İnce hesaplaşmalar anlayacağınız. Fakat benim gönlüm şundan yana: Ne annem korkulacak olsun ne de ben onun annesi konumunda olayım. Yani olabilirse gayet eşitlikçi, sıcacık bir ilişki olsun. Bu saatten sonra öyle ya da böyle çoğu aklı başında insanın da kavrayacağı gibi hiçbir etiketin dokunulmazlığı yok. Annelik de bana göre sosyal bir etikettir. O yüzden sorgulanabilir, konuşulabilir, tartışılabilir gerekiyorsa. Fakat biz zaten bu konuda dersimizi aldık. Artı yorgunluklara ihtiyacımız yok. Umarım kolaylıkla ve sevgiyle yola devam ederiz.
Gelin işi biraz ciddiyetinden uzaklaştıralım. Ağaçlar, hayvanlar, yazmak dedik çıktık yola.

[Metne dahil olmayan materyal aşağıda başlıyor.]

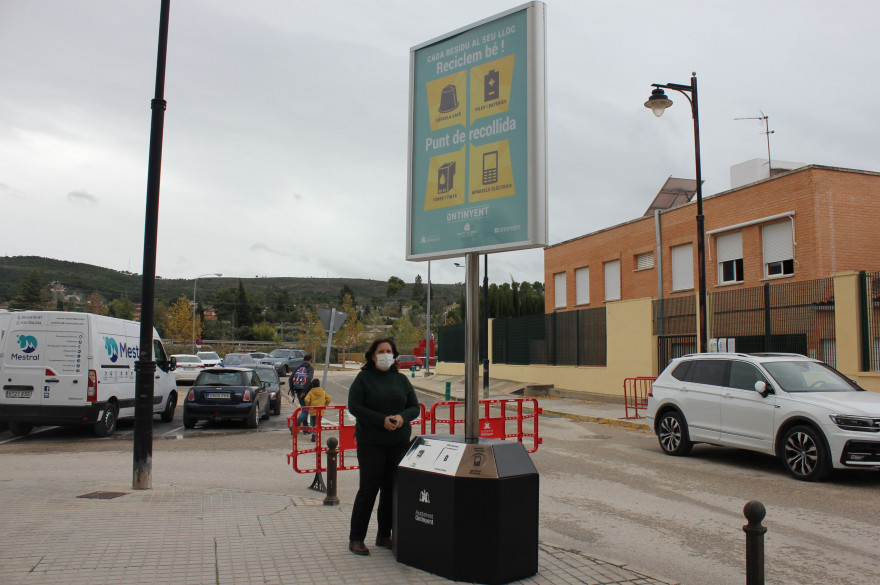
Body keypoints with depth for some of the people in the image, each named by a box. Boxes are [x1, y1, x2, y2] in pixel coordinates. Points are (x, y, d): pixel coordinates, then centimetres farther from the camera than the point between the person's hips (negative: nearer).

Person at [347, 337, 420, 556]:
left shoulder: (401, 380, 11)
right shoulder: (363, 378, -1)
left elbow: (414, 407, 11)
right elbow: (354, 407, -9)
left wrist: (402, 417, -12)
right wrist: (382, 420, -17)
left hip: (399, 443, 4)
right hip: (370, 442, -4)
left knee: (392, 489, 8)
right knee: (368, 489, -3)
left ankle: (384, 535, 21)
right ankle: (356, 538, 9)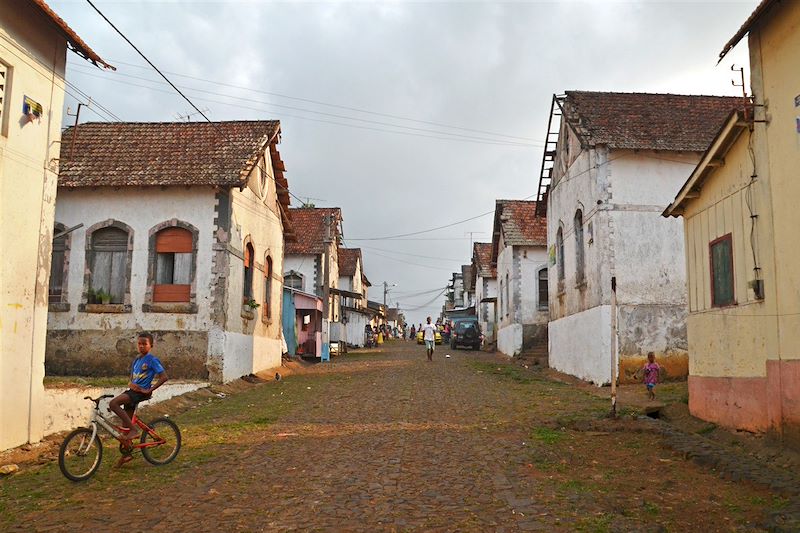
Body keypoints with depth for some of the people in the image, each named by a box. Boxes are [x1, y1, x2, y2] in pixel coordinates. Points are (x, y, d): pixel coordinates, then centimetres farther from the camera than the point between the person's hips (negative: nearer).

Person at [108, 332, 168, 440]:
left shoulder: (152, 360, -9)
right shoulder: (137, 359, 13)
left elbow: (164, 377, -16)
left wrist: (149, 390, -18)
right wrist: (131, 384, 4)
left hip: (141, 392, -8)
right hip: (133, 391, 8)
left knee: (113, 403, -24)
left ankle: (134, 429, -19)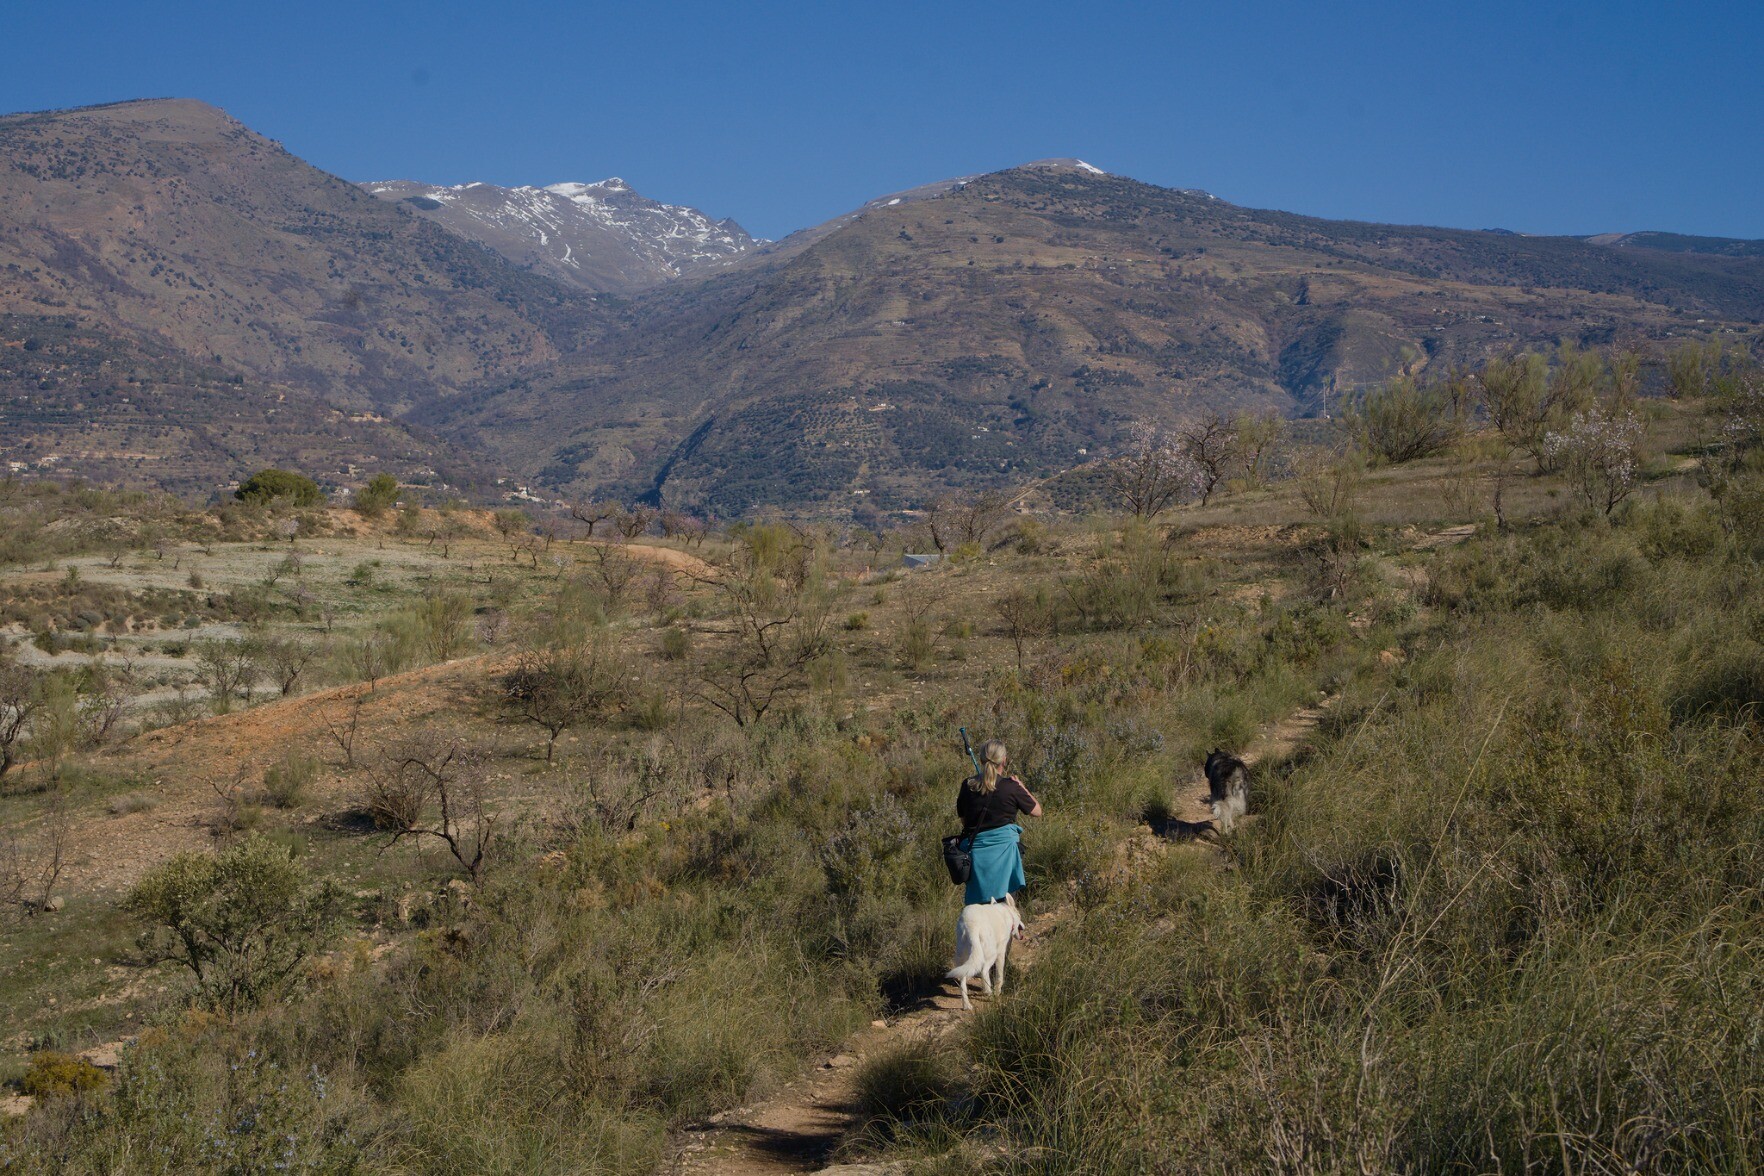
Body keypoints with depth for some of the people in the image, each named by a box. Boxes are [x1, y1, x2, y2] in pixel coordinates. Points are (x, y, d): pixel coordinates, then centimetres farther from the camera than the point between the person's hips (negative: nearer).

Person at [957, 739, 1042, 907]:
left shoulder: (968, 786, 3)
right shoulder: (1011, 787, -7)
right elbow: (1037, 811, 5)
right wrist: (1022, 787, 15)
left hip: (976, 848, 3)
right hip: (1004, 848, -3)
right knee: (1004, 902, 2)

Sonunu da şöyle bağlayalım:Arkadaşımla yazmak üzerine söyleşirken birinin sıraladığı mazeretler üzerine dedi ki:
-Aziz Nesin’in “ Deliler Boşandı” kitabında “ Ah Şu Sinekler Olmasa ”öyküsü gelmişti aklıma ,onu dinlerken.
Onun gibi mazeret bulmak istersek her zaman var. Fakat ben insanlık halleri demeyi daha bütünleştirici buluyorum. Uygulaması da kolaylıkla ve sevgiyle olsun.